Musician has collected over 2,000 recordings that span his pre-Weezer years up through 2016’s “The White Album”

Rivers Cuomo of the band Weezer performs at the Rock in Rio music festival in Rio de Janeiro, Brazil, Saturday, Sept. 28, 2019.

Leo Correa/AP

Weezer’s Rivers Cuomo has expanded a new online market where he’s selling thousands of demo recordings made over the past couple of decades.

Cuomo quietly launched the site back in November with a single demo bundle, and today, December 8th, appeared to finalize the market, which now boasts 2,655 recordings. Cuomo created the site, he said, as a final project for a web programming class.

There are nine Alone demo collections that cover different eras — ranging from Cuomo’s pre-Weezer days through the demos for Weezer’s 2016 self-titled album, known as “the White Album” — as well as a “best of” collection. Because the collections are tied to Dropbox folders, Cuomo will be able to keep adding material he finds and fans will be able to re-download them without making another purchase. Each set is available for $9.

Audio previews for each of the collections are available, and by hovering the mouse pointer over the name of each Alone installment, a text box will appear with short liner notes and a tracklist. Cuomo’s liner notes offer a succinct window into where he was at the time when he recorded each of the demo sets: For Alone VI: The Black Room, he writes about struggling to regain his confidence after Pinkerton’s initially negative reception; for Alone VII: The Green Years, he namechecks Nietzsche as a main influence; and for Alone X: The Red-Raditude-Hurley Years, he writes about finding joy in marriage, the birth of his daughter, and musical experimentation and collaboration.
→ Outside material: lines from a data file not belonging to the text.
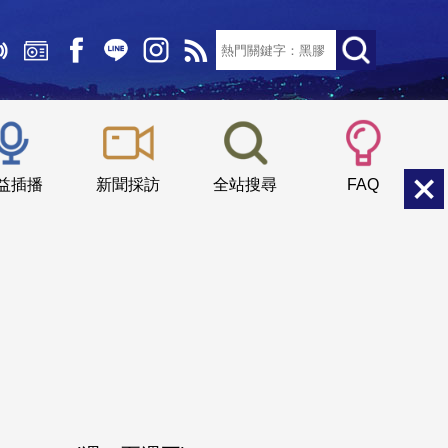
文字大小：
小
中
大
益插播
新聞採訪
全站搜尋
FAQ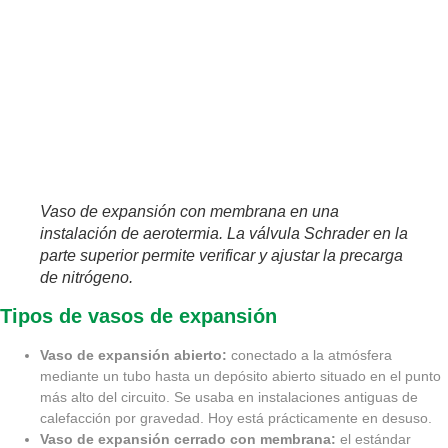
Vaso de expansión con membrana en una
instalación de aerotermia. La válvula Schrader en la
parte superior permite verificar y ajustar la precarga
de nitrógeno.
Tipos de vasos de expansión
Vaso de expansión abierto:
conectado a la atmósfera
mediante un tubo hasta un depósito abierto situado en el punto
más alto del circuito. Se usaba en instalaciones antiguas de
calefacción por gravedad. Hoy está prácticamente en desuso.
Vaso de expansión cerrado con membrana:
el estándar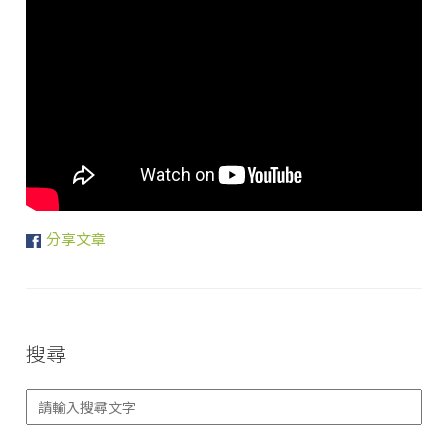
分享文章
搜尋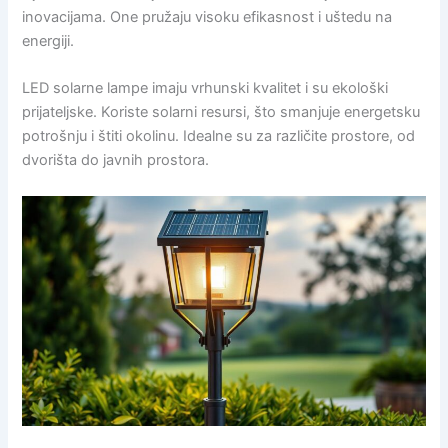
inovacijama. One pružaju visoku efikasnost i uštedu na
energiji.
LED solarne lampe imaju vrhunski kvalitet i su ekološki
prijateljske. Koriste solarni resursi, što smanjuje energetsku
potrošnju i štiti okolinu. Idealne su za različite prostore, od
dvorišta do javnih prostora.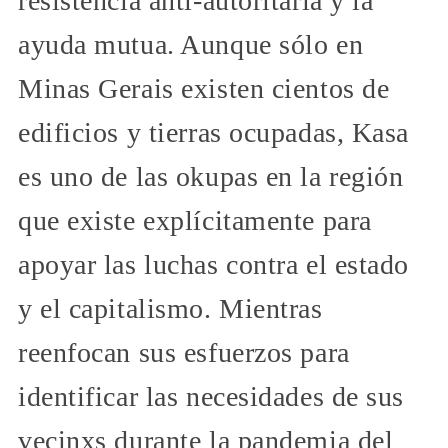
resistencia anti-autoritaria y la
ayuda mutua. Aunque sólo en
Minas Gerais existen cientos de
edificios y tierras ocupadas, Kasa
es uno de las okupas en la región
que existe explícitamente para
apoyar las luchas contra el estado
y el capitalismo. Mientras
reenfocan sus esfuerzos para
identificar las necesidades de sus
vecinxs durante la pandemia del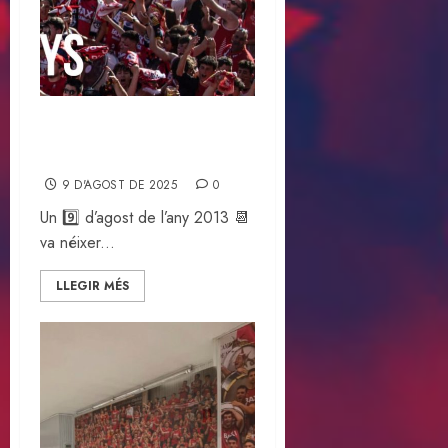
Avui fem 12 anys, la passió
continua!
9 D'AGOST DE 2025
0
Un 9️⃣ d’agost de l’any 2013 📆
va néixer...
LLEGIR MÉS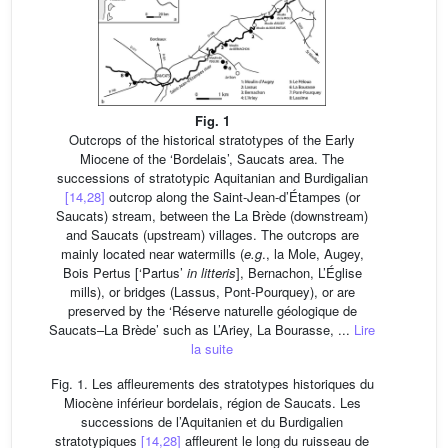
Fig. 1
Outcrops of the historical stratotypes of the Early
Miocene of the ‘Bordelais’, Saucats area. The
successions of stratotypic Aquitanian and Burdigalian
[14,28]
outcrop along the Saint-Jean-d’Étampes (or
Saucats) stream, between the La Brède (downstream)
and Saucats (upstream) villages. The outcrops are
mainly located near watermills (
e.g
., la Mole, Augey,
Bois Pertus [‘Partus’
in litteris
], Bernachon, L’Église
mills), or bridges (Lassus, Pont-Pourquey), or are
preserved by the ‘Réserve naturelle géologique de
Saucats–La Brède’ such as L’Ariey, La Bourasse, ...
Lire
la suite
Fig. 1. Les affleurements des stratotypes historiques du
Miocène inférieur bordelais, région de Saucats. Les
successions de l’Aquitanien et du Burdigalien
stratotypiques
[14,28]
affleurent le long du ruisseau de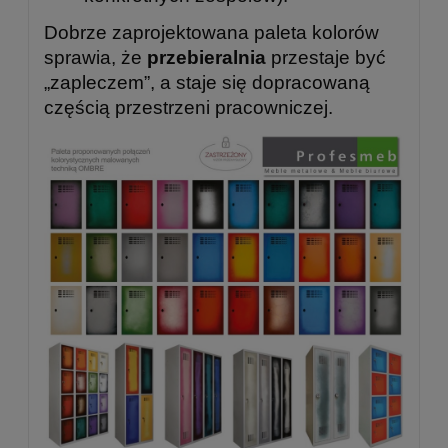
Dobrze zaprojektowana paleta kolorów
sprawia, że
przebieralnia
przestaje być
„zapleczem”, a staje się dopracowaną
częścią przestrzeni pracowniczej.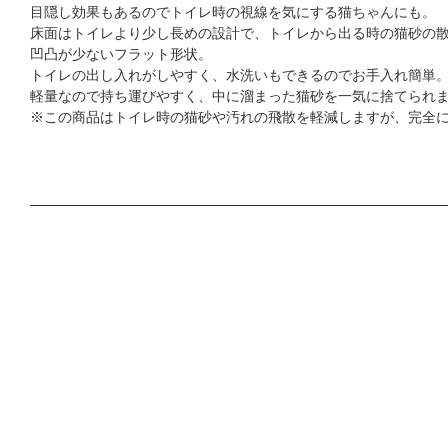
目隠し効果もあるのでトイレ時の視線を気にする猫ちゃんにも。
床面はトイレより少し長めの設計で、トイレから出る時の猫砂の
凹凸が少ないフラット形状。
トイレの出し入れがしやすく、水洗いもできるのでお手入れ簡単
軽量なので持ち運びやすく、中に溜まった猫砂を一気に捨てられ
※この商品はトイレ時の猫砂や汚れの飛散を軽減しますが、完全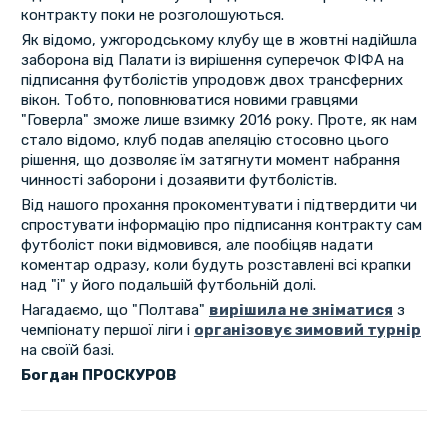
контракту поки не розголошуються.
Як відомо, ужгородському клубу ще в жовтні надійшла
заборона від Палати із вирішення суперечок ФІФА на
підписання футболістів упродовж двох трансферних
вікон. Тобто, поповнюватися новими гравцями
"Говерла" зможе лише взимку 2016 року. Проте, як нам
стало відомо, клуб подав апеляцію стосовно цього
рішення, що дозволяє їм затягнути момент набрання
чинності заборони і дозаявити футболістів.
Від нашого прохання прокоментувати і підтвердити чи
спростувати інформацію про підписання контракту сам
футболіст поки відмовився, але пообіцяв надати
коментар одразу, коли будуть розставлені всі крапки
над "і" у його подальшій футбольній долі.
Нагадаємо, що "Полтава"
вирішила не зніматися
з
чемпіонату першої ліги і
організовує зимовий турнір
на своїй базі.
Богдан ПРОСКУРОВ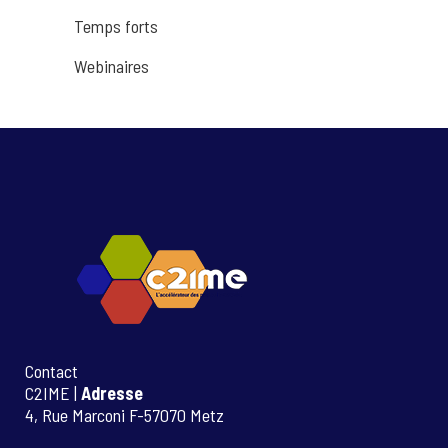
Temps forts
Webinaires
Contact
C2IME |
Adresse
4, Rue Marconi F-57070 Metz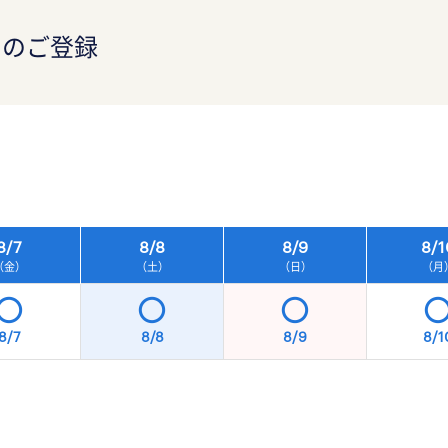
）のご登録
）
8/
7
8/
8
8/
9
8/
1
（金）
（土）
（日）
（月
8/7
8/8
8/9
8/1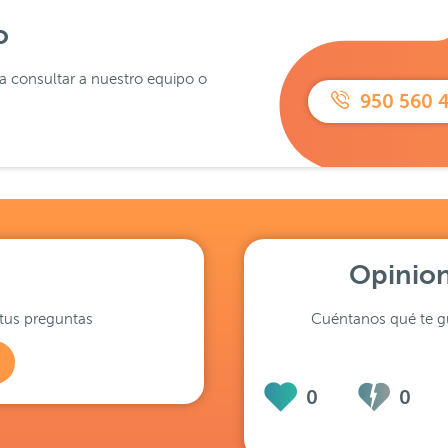
o
ra consultar a nuestro equipo o
950 560 
Opinion
tus preguntas
Cuéntanos qué te gu
0
0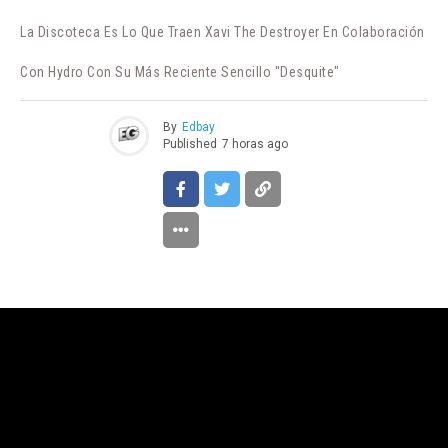
La Discoteca Es Lo Que Traen Xavi The Destroyer En Colaboración
Con Hydro Con Su Más Reciente Sencillo "Desquite"
By
Edbay
Published
7 horas ago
Despite the uniform price point, the collections range significantly in length, from just under an hour-and-a-half (Alone VII: The Green Years) to a whopping 38 hours and 25 minutes for Alone XI: The EWBAITE [Everything Will Be Alright in the End] Years. On a FAQ-type page, Cuomo shared a few caveats about the recordings, saying some may have chunks of silence or super low sound quality, or at times offer little more than some “rambling, talking, making sounds” or “just a drum beat.” He also noted, some might be “wildly inappropriate.”

To that end, Cuomo asked fans to help out with a bit of quality control, writing, “Also, please let me know if there’s anything I wouldn’t want public in all the voice notes. I never thought I would be releasing those. I don’t know what’s in them.”